*Aim of the exercise*:
Go over the records and copy every line with the string "state".

Saved data entries:
+ + + + + + +

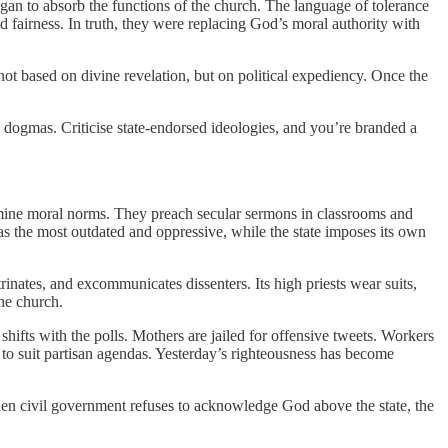
egan to absorb the functions of the church. The language of tolerance
d fairness. In truth, they were replacing God’s moral authority with
, not based on divine revelation, but on political expediency. Once the
ew dogmas. Criticise state-endorsed ideologies, and you’re branded a
termine moral norms. They preach secular sermons in classrooms and
 the most outdated and oppressive, while the state imposes its own
rinates, and excommunicates dissenters. Its high priests wear suits,
the church.
 shifts with the polls. Mothers are jailed for offensive tweets. Workers
 to suit partisan agendas. Yesterday’s righteousness has become
hen civil government refuses to acknowledge God above the state, the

+ + + + + + +

*Solution*:
ew dogmas. Criticise state-endorsed ideologies, and you’re branded a
 the most outdated and oppressive, while the state imposes its own
hen civil government refuses to acknowledge God above the state, the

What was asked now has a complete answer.